Malgré les difficultés et les écueuils évoqués par Thierry, il est évident qu'une telle orientation stratégique ne peut qu'être bénéfique sur le long terme.

Sans pour autant remettre en question les fondamentales que représente le secteur public et sa mission de service public, l'évolution extérieure (secteur privé, mondialisation, besoins fluctuants des citoyens) doit être prise en compte afin de recentrer l'administration sur sa mission.

Un exemple parmi d'autres pourrait être le secteur de la Défense qui a su se restructurer avec brio, et qui doit désormais faire face à des menaces spécifiques (terrorisme entre autres) qui n'étaient pas prioritaires lors de l'instauration de la LOLF en 1959, la guerre froide étant alors la préoccupation majeure. L'application de cette nouvelle méthode de gestion des finances devrait très certainement permettre à la Défense un meilleure adaptation à ces nouveaux enjeux.

Il en est de même pour tous les nouveaux chantiers (développement de l'administration électronique par exemple) qui touchent directement les citoyens et qui, de part leur nature, engendrent une répartition différente des moyens et des besoins.

La réforme de la LOLF est donc indispensable pour que l'administration sache évoluer et s'adapter au monde en perpétuel mouvement qui l'entoure, et l'on ne peut que féliciter cette initiative !
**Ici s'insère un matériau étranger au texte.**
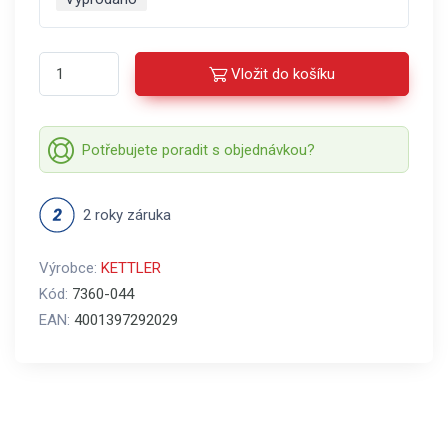
Vložit do košíku
Potřebujete poradit s objednávkou?
2 roky záruka
Výrobce:
KETTLER
Kód:
7360-044
EAN:
4001397292029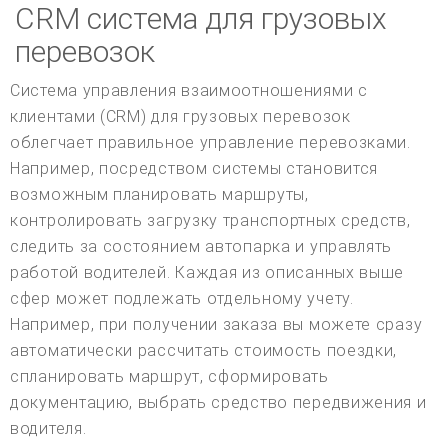
CRM система для грузовых
перевозок
Система управления взаимоотношениями с
клиентами (CRM) для грузовых перевозок
облегчает правильное управление перевозками.
Например, посредством системы становится
возможным планировать маршруты,
контролировать загрузку транспортных средств,
следить за состоянием автопарка и управлять
работой водителей. Каждая из описанных выше
сфер может подлежать отдельному учету.
Например, при получении заказа вы можете сразу
автоматически рассчитать стоимость поездки,
спланировать маршрут, сформировать
документацию, выбрать средство передвижения и
водителя.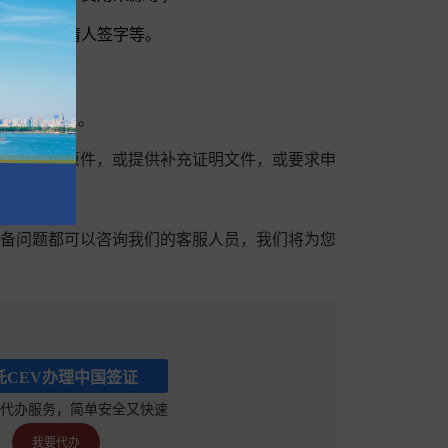
表或单位邀请人签字等。
在一年以上。
供邀请函原件，或提供补充证明文件，或要求申
备问题都可以咨询我们的客服人员，我们将为您
托CEV办理中国签证
代办服务，简单安全又快速
我要代办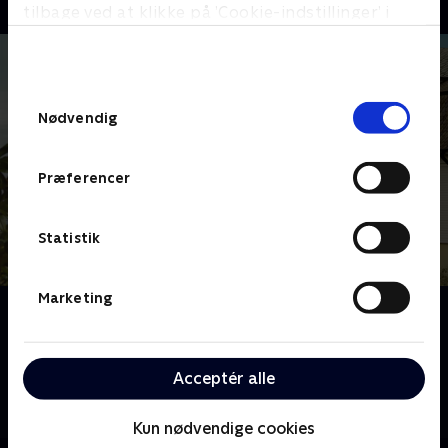
tilbage ved at klikke på ’Cookie-indstillinger’ i
bunden af siden. Læs mere om hvordan TV 2
behandler dine oplysninger i
TV 2s privatlivspolitik
.
Samtykkevalg
Nødvendig
Præferencer
Statistik
Marketing
Om Vandkant til salg
Oplev Danmarks smukkeste boliger langs
kyststrækningen, når dedikerede ejendomsmæglere
Acceptér alle
åbner dørene til alt fra eksklusive villaer til hyggelige
sommerhuse.
Kun nødvendige cookies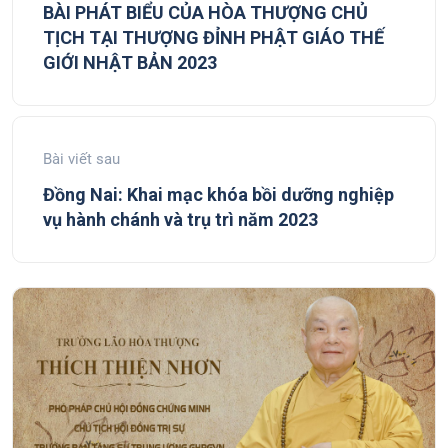
BÀI PHÁT BIỂU CỦA HÒA THƯỢNG CHỦ
TỊCH TẠI THƯỢNG ĐỈNH PHẬT GIÁO THẾ
GIỚI NHẬT BẢN 2023
Bài viết sau
Đồng Nai: Khai mạc khóa bồi dưỡng nghiệp
vụ hành chánh và trụ trì năm 2023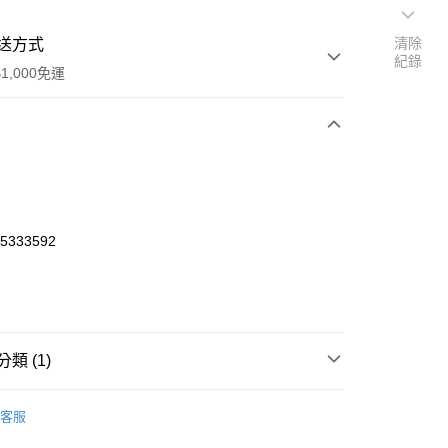
清除
送方式
紀錄
1,000免運
次付款
期付款
0 利率 每期
NT$733
21家銀行
65333592
0 利率 每期
NT$366
21家銀行
庫商業銀行
第一商業銀行
業銀行
彰化商業銀行
庫商業銀行
第一商業銀行
付款
業儲蓄銀行
台北富邦商業銀行
業銀行
彰化商業銀行
華商業銀行
兆豐國際商業銀行
業儲蓄銀行
台北富邦商業銀行
小企業銀行
台中商業銀行
華商業銀行
兆豐國際商業銀行
類 (1)
台灣）商業銀行
華泰商業銀行
小企業銀行
台中商業銀行
業銀行
遠東國際商業銀行
台灣）商業銀行
華泰商業銀行
o Off-Road 零件
MAW
業銀行
永豐商業銀行
客服
業銀行
遠東國際商業銀行
業銀行
星展（台灣）商業銀行
業銀行
永豐商業銀行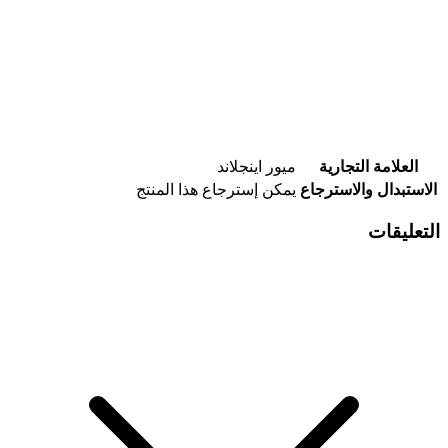
العلامة التجارية
ميور اينجلاند
الاستبدال والاسترجاع
يمكن إسترجاع هذا المنتج
التعليقات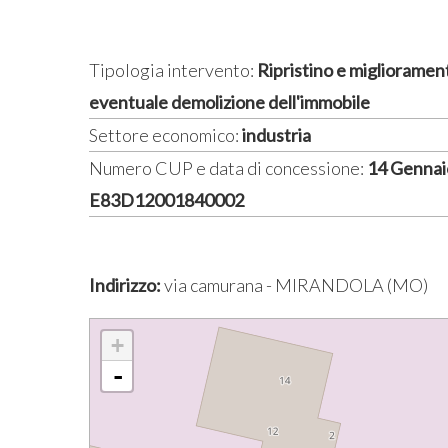
Tipologia intervento:
Ripristino e miglioramen
eventuale demolizione dell'immobile
Settore economico:
industria
Numero CUP e data di concessione:
14 Gennai
E83D12001840002
Indirizzo:
via camurana - MIRANDOLA (MO)
+
-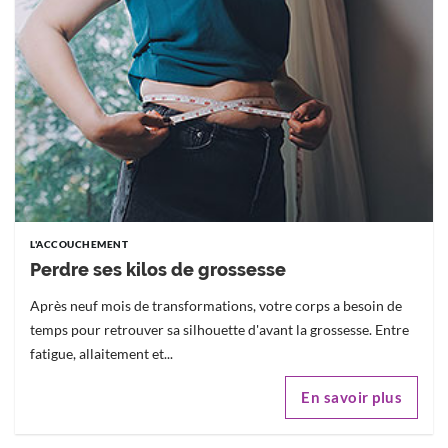
L'ACCOUCHEMENT
Perdre ses kilos de grossesse
Après neuf mois de transformations, votre corps a besoin de
temps pour retrouver sa silhouette d'avant la grossesse. Entre
fatigue, allaitement et...
En savoir plus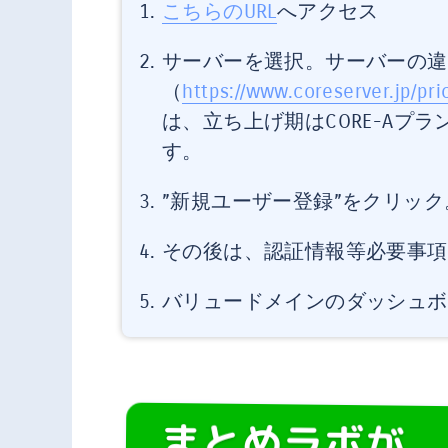
こちらのURL
へアクセス
サーバーを選択。サーバーの違
（
https://www.coreserver.jp/pri
は、立ち上げ期はCORE-Aプラ
す。
”新規ユーザー登録”をクリック
その後は、認証情報等必要事項
バリュードメインのダッシュボ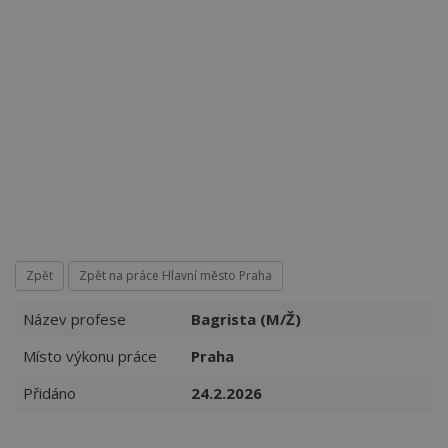
Více než
62270
uživatelů už používá tento svělý způsob
pro hledání práce. Přidejte se k nim.
Zpět
Zpět na práce Hlavní město Praha
Název profese
Bagrista (M/Ž)
Místo výkonu práce
Praha
Přidáno
24.2.2026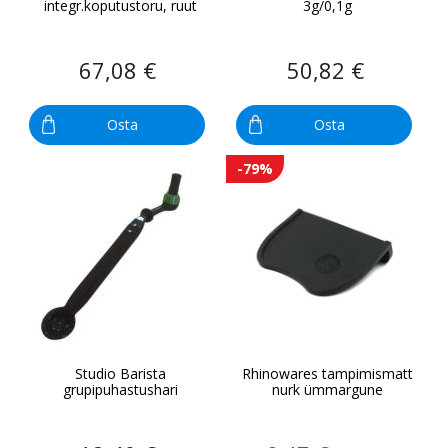
integr.koputustoru, ruut
3g/0,1g
67,08 €
50,82 €
Osta
Osta
-79%
Studio Barista
Rhinowares tampimismatt
grupipuhastushari
nurk ümmargune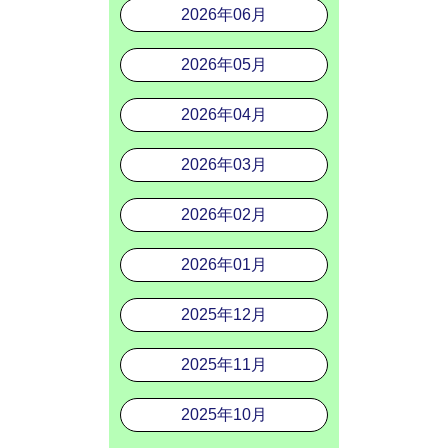
2026年06月
2026年05月
2026年04月
2026年03月
2026年02月
2026年01月
2025年12月
2025年11月
2025年10月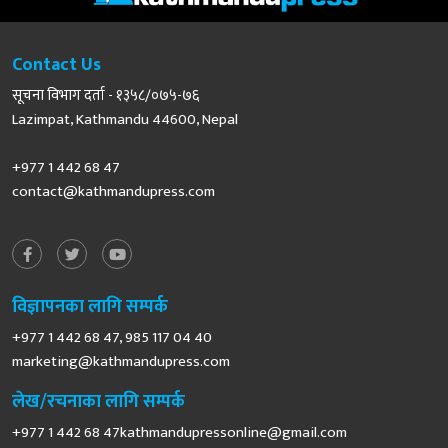
Contact Us
सूचना विभाग दर्ता - १३५८/०७५-७६
Lazimpat, Kathmandu 44600, Nepal
+977 1 442 68 47
contact@kathmandupress.com
विज्ञापनका लागि सम्पर्क
+977 1 442 68 47, 985 117 04 40
marketing@kathmandupress.com
लेख/रचनाका लागि सम्पर्क
+977 1 442 68
47kathmandupressonline@gmail.com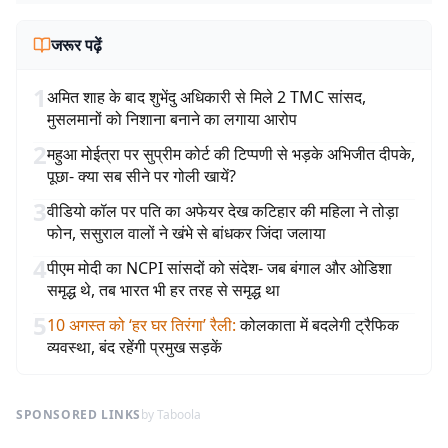
जरूर पढ़ें
1
अमित शाह के बाद शुभेंदु अधिकारी से मिले 2 TMC सांसद,
मुसलमानों को निशाना बनाने का लगाया आरोप
2
महुआ मोईत्रा पर सुप्रीम कोर्ट की टिप्पणी से भड़के अभिजीत दीपके,
पूछा- क्या सब सीने पर गोली खायें?
3
वीडियो कॉल पर पति का अफेयर देख कटिहार की महिला ने तोड़ा
फोन, ससुराल वालों ने खंभे से बांधकर जिंदा जलाया
4
पीएम मोदी का NCPI सांसदों को संदेश- जब बंगाल और ओडिशा
समृद्ध थे, तब भारत भी हर तरह से समृद्ध था
5
10 अगस्त को ‘हर घर तिरंगा’ रैली
:
कोलकाता में बदलेगी ट्रैफिक
व्यवस्था, बंद रहेंगी प्रमुख सड़कें
SPONSORED LINKS
by Taboola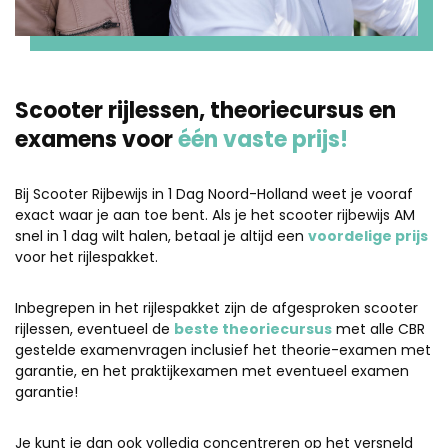
Scooter rijlessen, theoriecursus en
examens voor
één vaste prijs!
Bij Scooter Rijbewijs in 1 Dag Noord-Holland weet je vooraf
exact waar je aan toe bent. Als je het scooter rijbewijs AM
snel in 1 dag wilt halen, betaal je altijd een
voordelige prijs
voor het rijlespakket.
Inbegrepen in het rijlespakket zijn de afgesproken scooter
rijlessen, eventueel de
beste theoriecursus
met alle CBR
gestelde examenvragen inclusief het theorie-examen met
garantie, en het praktijkexamen met eventueel examen
garantie!
Je kunt je dan ook volledig concentreren op het versneld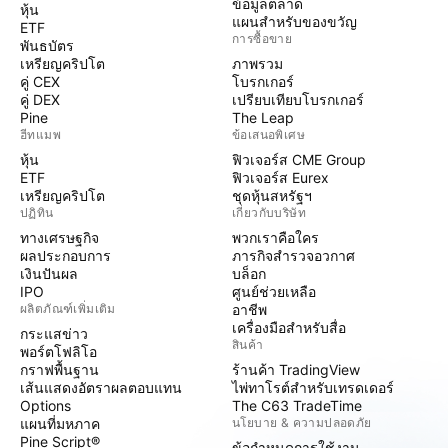
ข้อมูลตลาด
หุ้น
แผนสำหรับของขวัญ
ETF
การซื้อขาย
พันธบัตร
เหรียญคริปโต
ภาพรวม
คู่ CEX
โบรกเกอร์
คู่ DEX
เปรียบเทียบโบรกเกอร์
Pine
The Leap
ฮีทแมพ
ข้อเสนอพิเศษ
หุ้น
ฟิวเจอร์ส CME Group
ETF
ฟิวเจอร์ส Eurex
เหรียญคริปโต
ชุดหุ้นสหรัฐฯ
ปฏิทิน
เกี่ยวกับบริษัท
ทางเศรษฐกิจ
พวกเราคือใคร
ผลประกอบการ
ภารกิจสำรวจอวกาศ
เงินปันผล
บล็อก
IPO
ศูนย์ช่วยเหลือ
ผลิตภัณฑ์เพิ่มเติม
อาชีพ
เครื่องมือสำหรับสื่อ
กระแสข่าว
สินค้า
พอร์ตโฟลิโอ
กราฟพื้นฐาน
ร้านค้า TradingView
เส้นแสดงอัตราผลตอบแทน
ไพ่ทาโรต์สำหรับเทรดเดอร์
Options
The C63 TradeTime
แผนที่มหภาค
นโยบาย & ความปลอดภัย
Pine Script®
ข้อกำหนดการใช้งาน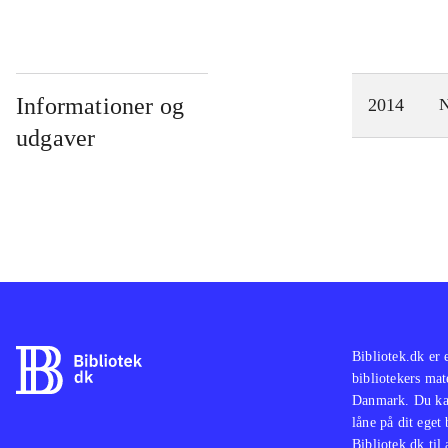
Informationer og
2014
N
udgaver
Bibliotek.dk er 
bibliotekers mat
Danmark. Du kan
låne på dit eget
Bibliotek.dk til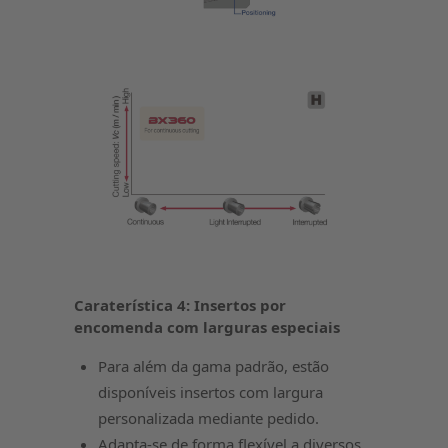
Caraterística 4: Insertos por
encomenda com larguras especiais
Para além da gama padrão, estão
disponíveis insertos com largura
personalizada mediante pedido.
Adapta-se de forma flexível a diversos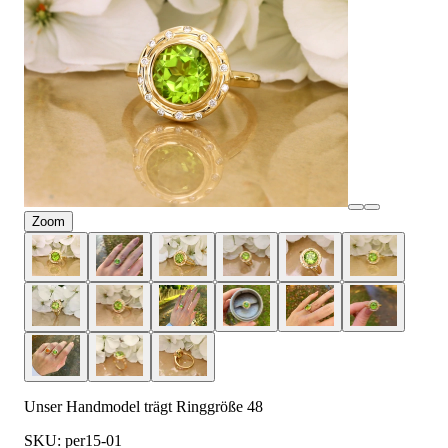
Zoom
Unser Handmodel trägt Ringgröße 48
SKU: per15-01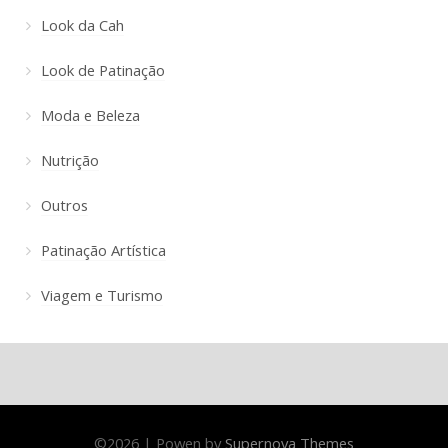
Look da Cah
Look de Patinação
Moda e Beleza
Nutrição
Outros
Patinação Artística
Viagem e Turismo
©
2026
|
Powen by
Supernova Themes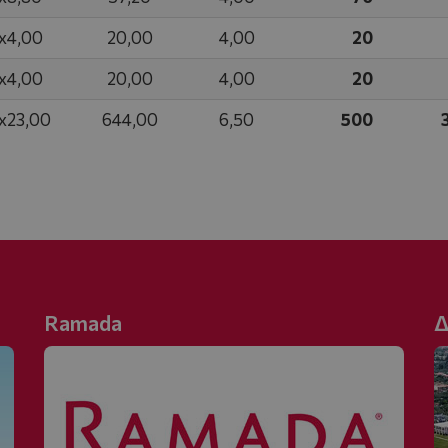
x4,00
20,00
4,00
20
x4,00
20,00
4,00
20
x23,00
644,00
6,50
500
Ramada
Δ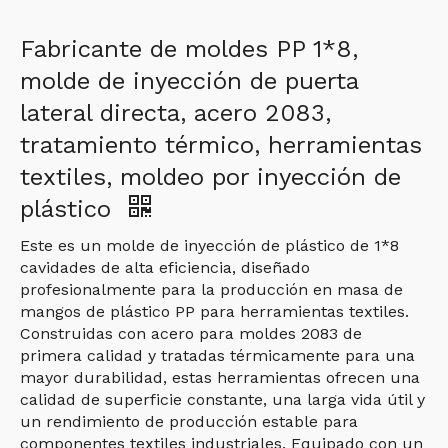
Fabricante de moldes PP 1*8,
molde de inyección de puerta
lateral directa, acero 2083,
tratamiento térmico, herramientas
textiles, moldeo por inyección de
plástico
Este es un molde de inyección de plástico de 1*8
cavidades de alta eficiencia, diseñado
profesionalmente para la producción en masa de
mangos de plástico PP para herramientas textiles.
Construidas con acero para moldes 2083 de
primera calidad y tratadas térmicamente para una
mayor durabilidad, estas herramientas ofrecen una
calidad de superficie constante, una larga vida útil y
un rendimiento de producción estable para
componentes textiles industriales. Equipado con un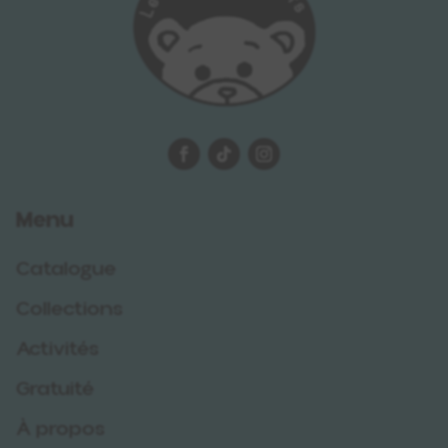
Menu
Catalogue
Collections
Activités
Gratuité
À propos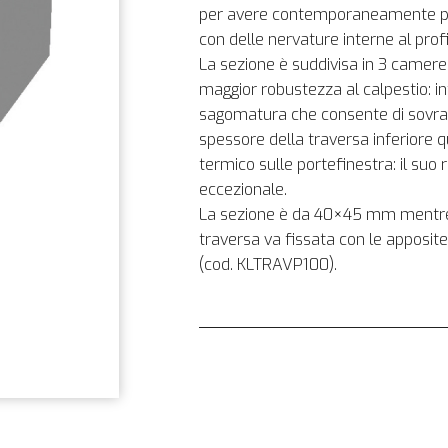
per avere contemporaneamente più r
con delle nervature interne al profil
La sezione è suddivisa in 3 camere 
maggior robustezza al calpestio: inf
sagomatura che consente di sovrap
spessore della traversa inferiore 
termico sulle portefinestra: il suo 
eccezionale.
La sezione è da 40×45 mm mentre 
traversa va fissata con le apposite
(cod. KLTRAVP100).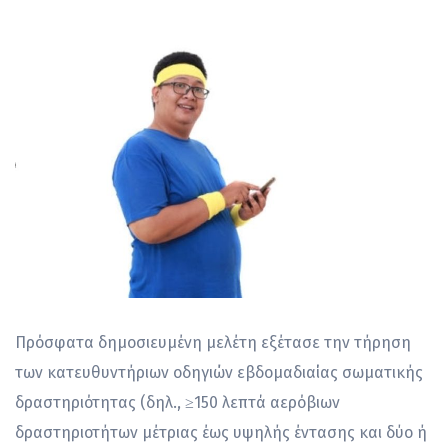
Πρόσφατα δημοσιευμένη μελέτη εξέτασε την τήρηση
των κατευθυντήριων οδηγιών εβδομαδιαίας σωματικής
δραστηριότητας (δηλ., ≥150 λεπτά αερόβιων
δραστηριοτήτων μέτριας έως υψηλής έντασης και δύο ή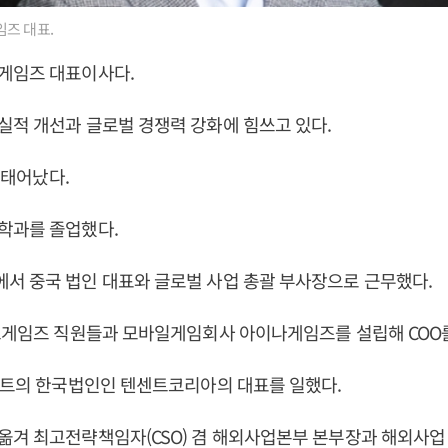
즈 대표.
게임즈 대표이사다.
적 개선과 글로벌 경쟁력 강화에 힘쓰고 있다.
일 태어났다.
학과를 졸업했다.
서 중국 법인 대표와 글로벌 사업 총괄 부사장으로 근무했다.
즈게임즈 직원들과 모바일게임회사 아이나게임즈를 설립해 COO를
센트의 한국법인인 텐센트코리아의 대표를 일했다.
옮겨 최고전략책임자(CSO) 겸 해외사업본부 본부장과 해외사업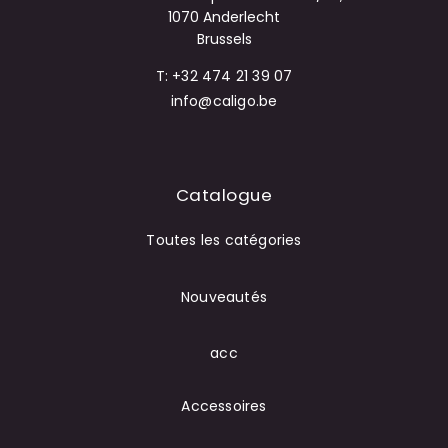
1070 Anderlecht
Brussels
T: +32 474 21 39 07
info@caligo.be
Catalogue
Toutes les catégories
Nouveautés
acc
Accessoires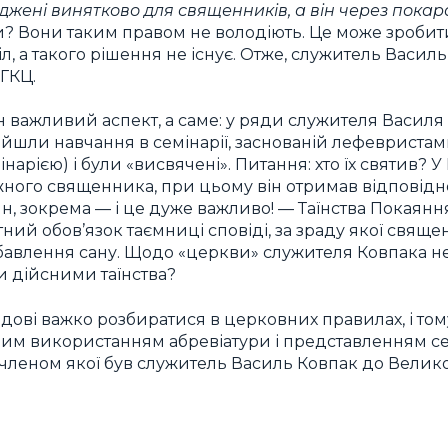
ерджені винятково для священників, а він через пока
и? Вони таким правом не володіють. Це може зробит
л, а такого рішення не існує. Отже, служитель Васи
ГКЦ.
ин важливий аспект, а саме: у ряди служителя Василя
ройшли навчання в семінарії, заснованій лефевристам
інарією) і були «висвячені». Питання: хто їх святив? 
ожного священника, при цьому він отримав відповід
н, зокрема — і це дуже важливо! — Таїнства Покаянн
ний обов’язок таємниці сповіді, за зраду якої свящ
бавлення сану. Щодо «церкви» служителя Ковпака не
ти дійсними таїнства?
дові важко розбиратися в церковних правилах, і то
амим використанням абревіатури і представленням с
членом якої був служитель Василь Ковпак до Велико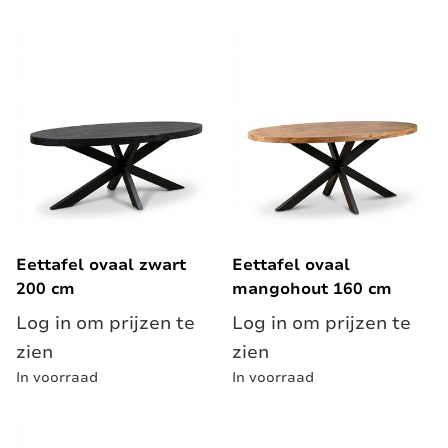
Eettafel ovaal zwart
Eettafel ovaal
200 cm
mangohout 160 cm
Log in om prijzen te
Log in om prijzen te
zien
zien
In voorraad
In voorraad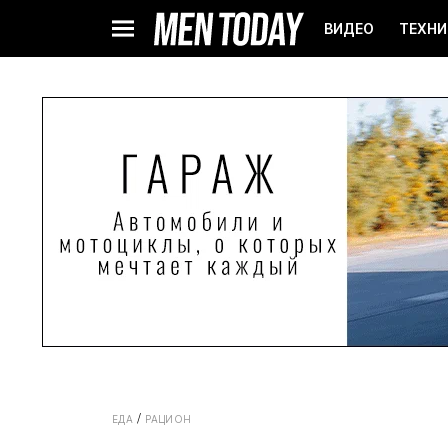
ВИДЕО
ТЕХНИ
ЕДА
РАЦИОН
La mesure de la performance si elle est séduisante sur le papier pose un problème dans sa réalisation. Car comme toujours on peut faire dire n'importe quoi à un chiffre.
Un exemple que je connais bien dans l'entreprise publique qui m'emploie: le nombre d'appels à la hotline informatique.
La performance consiste à réduire ce nombre. Or depuis quelques mois il baisse. Performance? Non car il baisse du fait que le service rendu n'est plus aussi bon qu'avant et que de fait nos utilisateurs appellent moins. Il y a toujours autant d'incidents mais moins d'appels pour les signaler. Pourtant nous remplissons l'objectif qui nous est fixé!